Wednesday, June 8, 2016

On the Fine Art of Heckling


 I imagine there were hecklers at the first Olympics, sideline warriors certain they could do it faster, higher, stronger than the guys on the field.  Such is human nature.

Which is why I hesitate to say heckling is a bigger problem today than in the past.  I’ve read too many accounts of baseball in the 19th and 20th centuries where players and umpires alike feared for their lives; after reading that, you would think bottles were invented for the sole purpose of tossing at athletic events.  Sorry, but no one gets to be judge, jury and executioner, half-tanked or not.  That we’re still doing this kind of stuff three centuries into the national pastime only goes to show humans don’t evolve all that fast.

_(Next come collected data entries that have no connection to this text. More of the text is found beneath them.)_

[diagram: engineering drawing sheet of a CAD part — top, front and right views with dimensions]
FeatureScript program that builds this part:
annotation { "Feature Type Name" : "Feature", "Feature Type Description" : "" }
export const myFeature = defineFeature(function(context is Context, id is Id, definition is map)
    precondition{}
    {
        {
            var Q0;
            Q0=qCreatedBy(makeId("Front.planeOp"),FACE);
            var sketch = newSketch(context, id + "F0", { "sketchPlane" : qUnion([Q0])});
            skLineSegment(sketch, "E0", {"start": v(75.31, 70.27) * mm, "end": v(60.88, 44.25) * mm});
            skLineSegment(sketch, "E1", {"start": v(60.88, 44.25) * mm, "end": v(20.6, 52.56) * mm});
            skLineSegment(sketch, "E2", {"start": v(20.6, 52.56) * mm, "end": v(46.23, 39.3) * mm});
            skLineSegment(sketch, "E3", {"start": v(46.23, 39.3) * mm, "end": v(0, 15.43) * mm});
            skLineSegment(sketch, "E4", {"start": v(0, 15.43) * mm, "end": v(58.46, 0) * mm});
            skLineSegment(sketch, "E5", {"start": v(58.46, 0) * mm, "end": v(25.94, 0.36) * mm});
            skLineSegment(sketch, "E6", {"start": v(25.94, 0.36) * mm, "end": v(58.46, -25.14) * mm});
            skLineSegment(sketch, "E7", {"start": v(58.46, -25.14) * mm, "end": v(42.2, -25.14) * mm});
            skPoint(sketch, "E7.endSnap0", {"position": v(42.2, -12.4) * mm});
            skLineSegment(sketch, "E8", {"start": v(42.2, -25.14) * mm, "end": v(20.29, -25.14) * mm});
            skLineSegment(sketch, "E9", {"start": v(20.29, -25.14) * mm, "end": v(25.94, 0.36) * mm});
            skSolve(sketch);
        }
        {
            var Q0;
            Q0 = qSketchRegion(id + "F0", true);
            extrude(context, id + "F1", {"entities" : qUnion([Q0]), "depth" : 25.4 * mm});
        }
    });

Over the weekend, somebody tossed a bottle at the Phillies’ Ryan Howard, he of the 5-year, $125 million contract and batting average in the vicinity of .153.  Apparently, blasting a player on social media isn’t enough; in Philadelphia, they still have to do it old school.  This isn’t progress, folks.  Lord knows, there were times in Clare’s softball career I was tempted to go at it with umpires, but I didn’t.  I tossed brickbats, not composite bats. 

It keeps you out of jail, which is where that Phillie bottle tosser is most likely headed—and belongs.